# parents pc



## pt (Jan 30, 2008)

i'm building my parents a pc, they currently using a a p3 wich sucks plain and simple, already chose parts just waiting for them to arrive 
cpu case and mobo will be here tomorrow

cpu: SEMPRON LE-1150 2.0GHZ (THIS IS SPARTA!)
mobo: Gigabyte MA69VM-S2 (will use onboard video)
ram: prob 1gb team value 
hdd: 250gb seagate
case: codegen





crappy psu that came it case for now
tomorrow is picture time


----------



## Triprift (Jan 30, 2008)

what gpu pt then again if ur parent are like mine they woudnt even play solataire.


----------



## pt (Jan 30, 2008)

Triprift said:


> what gpu pt then again if ur parent are like mine they woudnt even play solataire.



onboard 
my mom plays solitaire, freecel, solitaire spider and majongh from time to time
it's a integrated x1200 based on the x700 series


----------



## Triprift (Jan 30, 2008)

Ur folk old pc would of crushed my old desktop one a p2 300


----------



## tzitzibp (Feb 3, 2008)

they should be quite happy with it!
they will probably only use it only for work so specs are more than enough!

case looks good, too!


----------



## TrainingDummy (Feb 3, 2008)

what OS you get 'em?


----------



## BullGod (Feb 3, 2008)

lol. If the old PIII was @ 1Ghz this Sempron would probably be slower. You could have gotten them a proper CPU you cheap bastard...


----------



## pt (Feb 3, 2008)

BullGod said:


> lol. If the old PIII was @ 1Ghz this Sempron would probably be slower. You could have gotten them a proper CPU you cheap bastard...

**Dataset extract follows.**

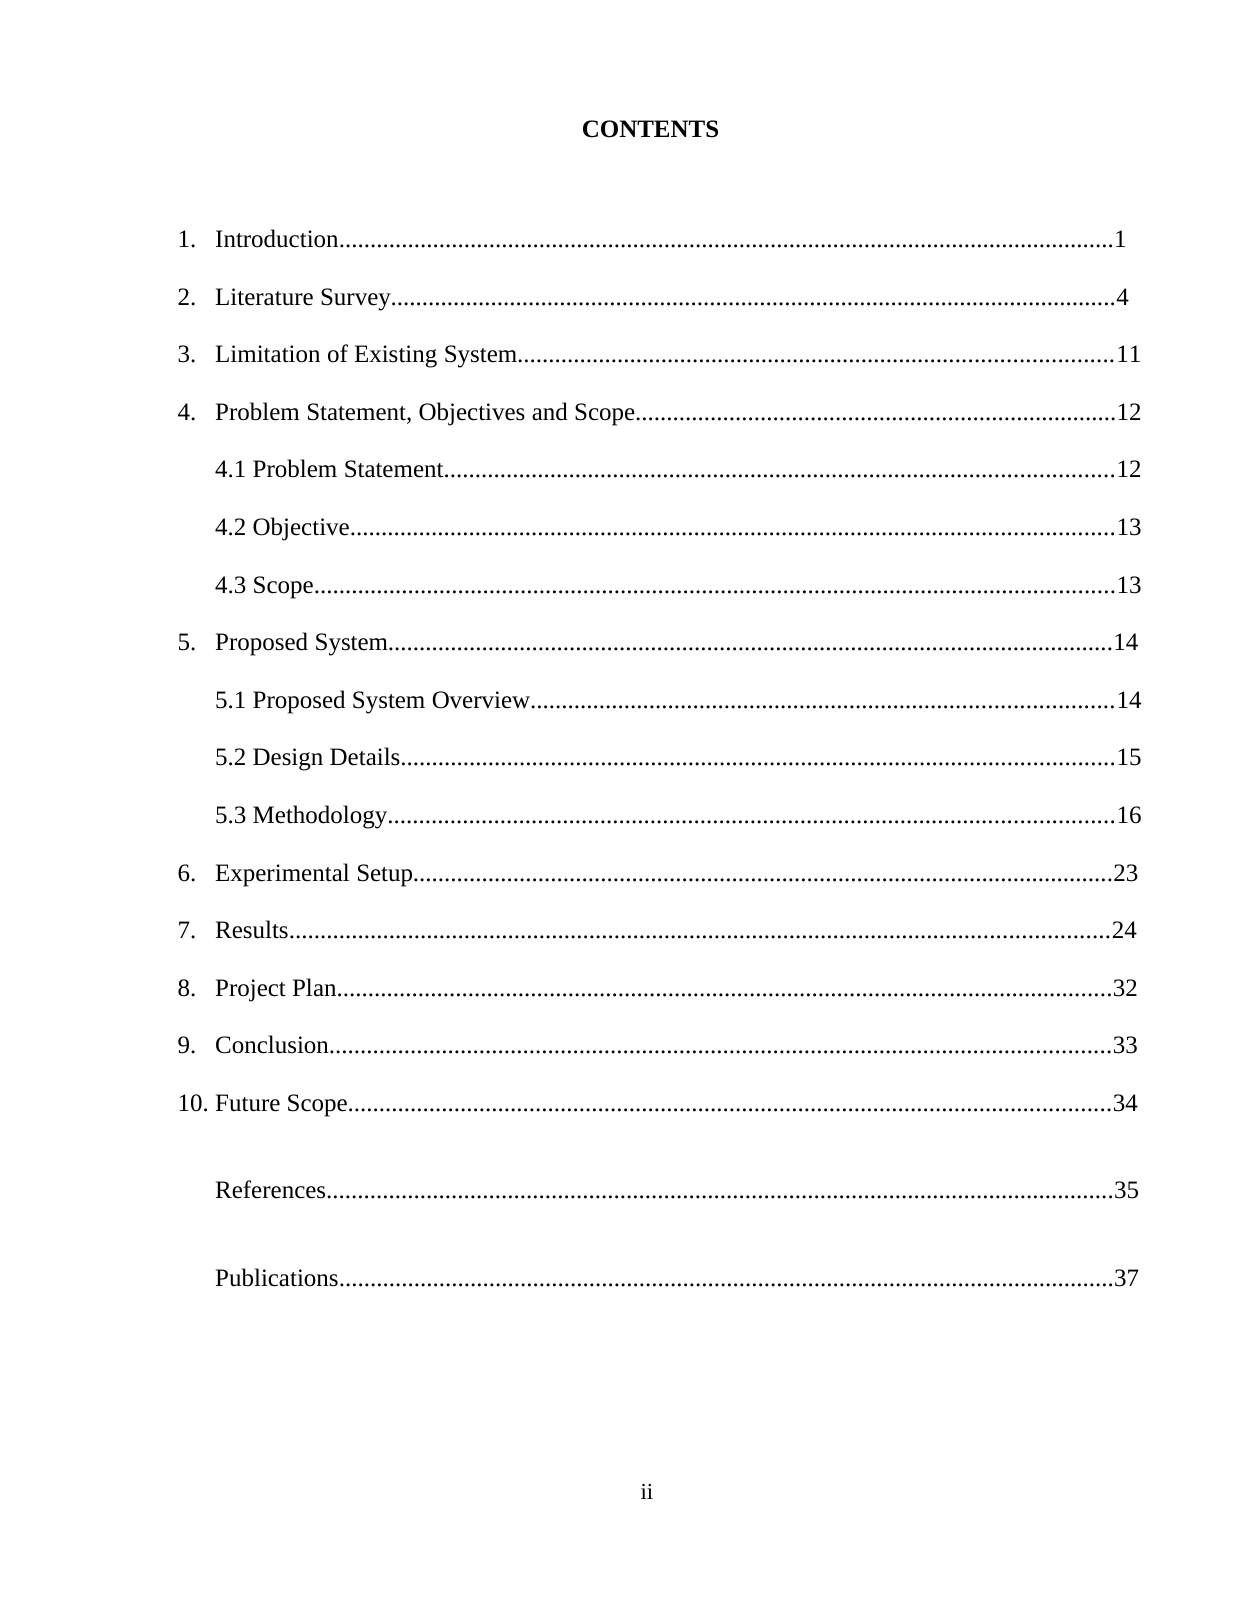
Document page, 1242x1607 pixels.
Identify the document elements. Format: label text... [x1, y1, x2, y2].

text CONTENTS [224, 114, 1077, 143]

my brother does enconding almost 24/7 with a manilla sempron overclocked to 2.4ghz and he says it's great 
just finished building the pc
will post pics later
and i got other case, looks good tho 

and i got xp, 'cause i will run some programs there for me that need xp, such as a specific torrent client to download my distros that doesn't exist for *nix


----------



## Triprift (Feb 3, 2008)

Lol i didnt pick that one pt xp


----------



## pt (Feb 3, 2008)

Triprift said:


> Lol i didnt pick that one pt xp




xp = os, the answer to "TrainingDummy"


----------



## Triprift (Feb 3, 2008)

I no what you were answering too pt thought ya might have suprised us with the answer thats all.


----------



## pt (Feb 3, 2008)

Triprift said:


> I no what you were answering too pt thought ya might have suprised us with the answer thats all.




i have no clue what you're talking about
vista is out of question (sucks ass)
linux too (can't run the program)


----------



## Triprift (Feb 3, 2008)

Lol just messin with ya man i no you like xp and i respect that.


----------